本論文利用UMC 90 nm CMOS製程，設計操作頻率為905 MHz之射頻轉直流電路與解調變電路，兩者電路主要應用於被動式RFID電子標籤架構中，其功能為提供直流電壓和解調訊號。在實驗模擬上最低輸入功率、輸出電壓與最佳功率轉換效率分為-15 dBm、1.25 V及4.9 %；測量結果分別為 -10 dBm、1.08 V及1 %；資料傳輸速率範圍為16.6 Kbps ~ 25 Kbps；該晶片面積為0.46×0.52 mm^2。

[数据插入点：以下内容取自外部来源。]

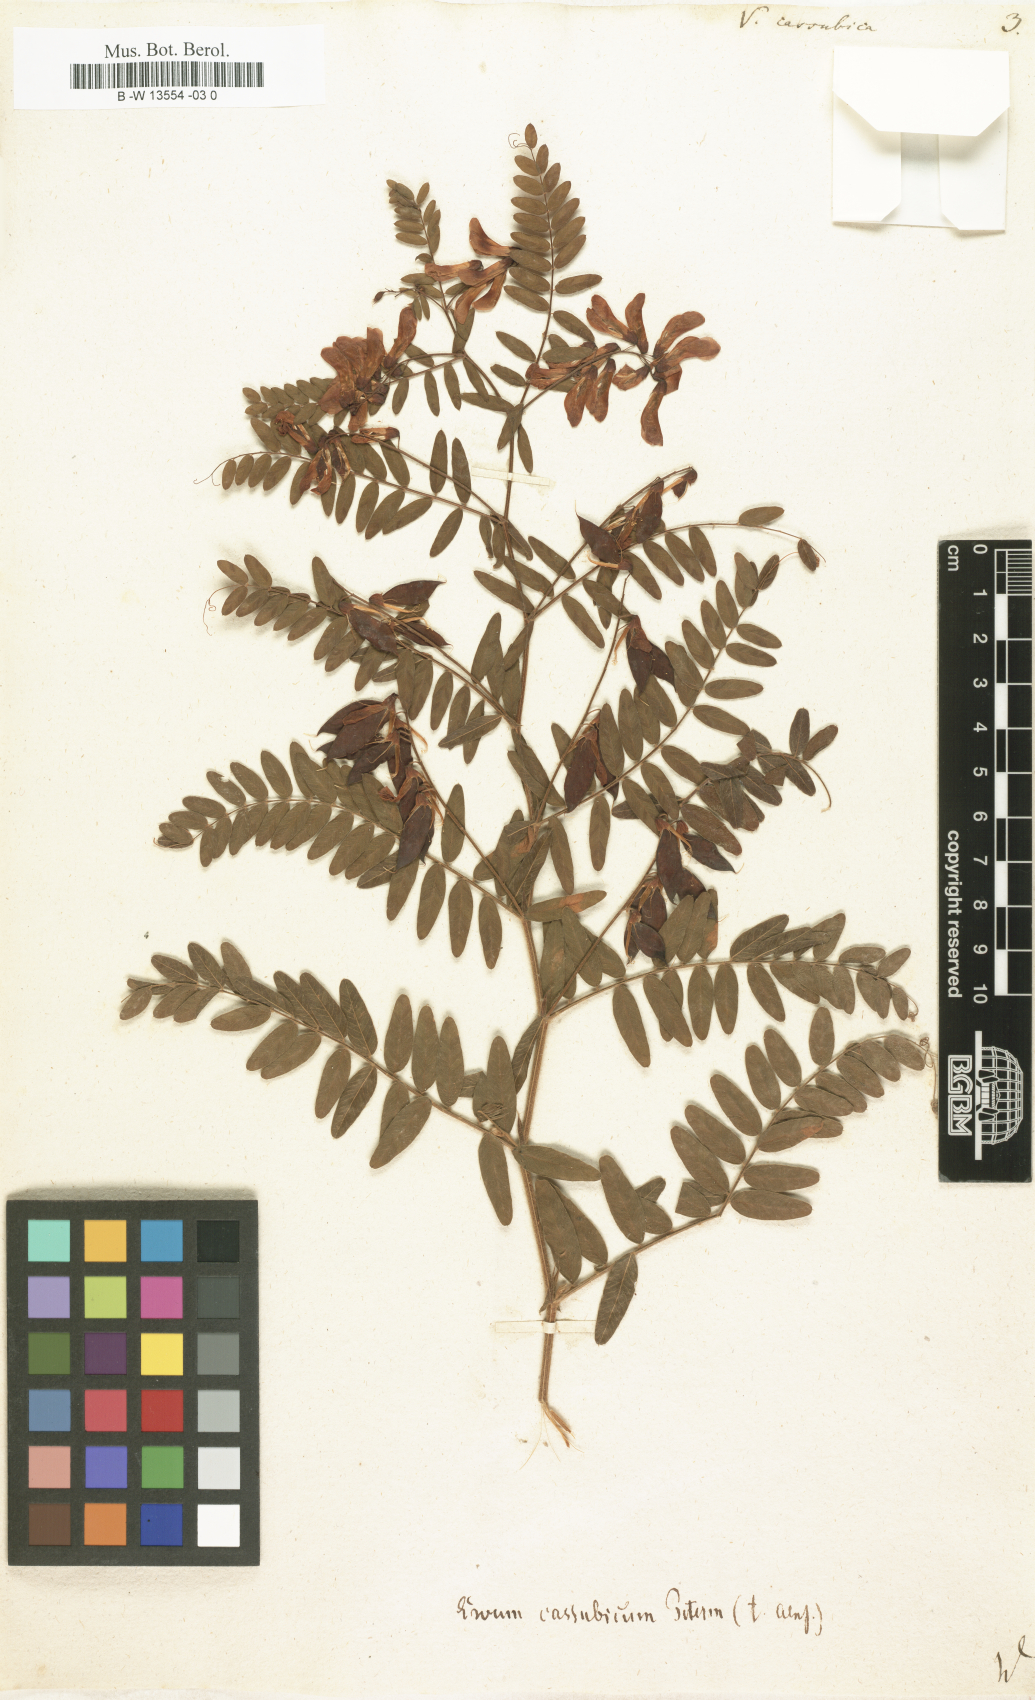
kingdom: Plantae
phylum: Tracheophyta
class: Magnoliopsida
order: Fabales
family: Fabaceae
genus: Vicia
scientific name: Vicia cassubica
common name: Danzig vetch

905 MHz被動式RFID電子標籤使用TSMC 0.18um CMOS製程實現，並利用Native CMOS元件之零臨界電壓特性，以建構三階電荷幫浦作為射頻轉直流電路核心，進而提高功率轉換效率。該Tag之射頻轉直流電路最低輸入功率、輸出電壓與最高功率轉換效率分為-20dBm、0.59 V及26.7 %；測量結果分別為 -1 dBm、0.7 V及0.49 %；此晶片面積為0.52×0.62 mm^2

In this study, the approach to design RF to DC and demodulator which both have 905MHz operation frequency is the process of the UMC 90 nm CMOS. The functions of those are to provide DC voltage and demodulate signal in the structure of Passive RFID Tag application. Through the simulation, the minimum input power, output voltage, and the maximum power efficiency are -10 dBm, 1.08 V, and 4.9% respectively. The measurements of the chip, which sizes 0.46×0.52 mm^2, are -10 dBm, 1.08 V, and 1%. Moreover, the range of the data rate is 16.6 Kbps to 25 Kbps.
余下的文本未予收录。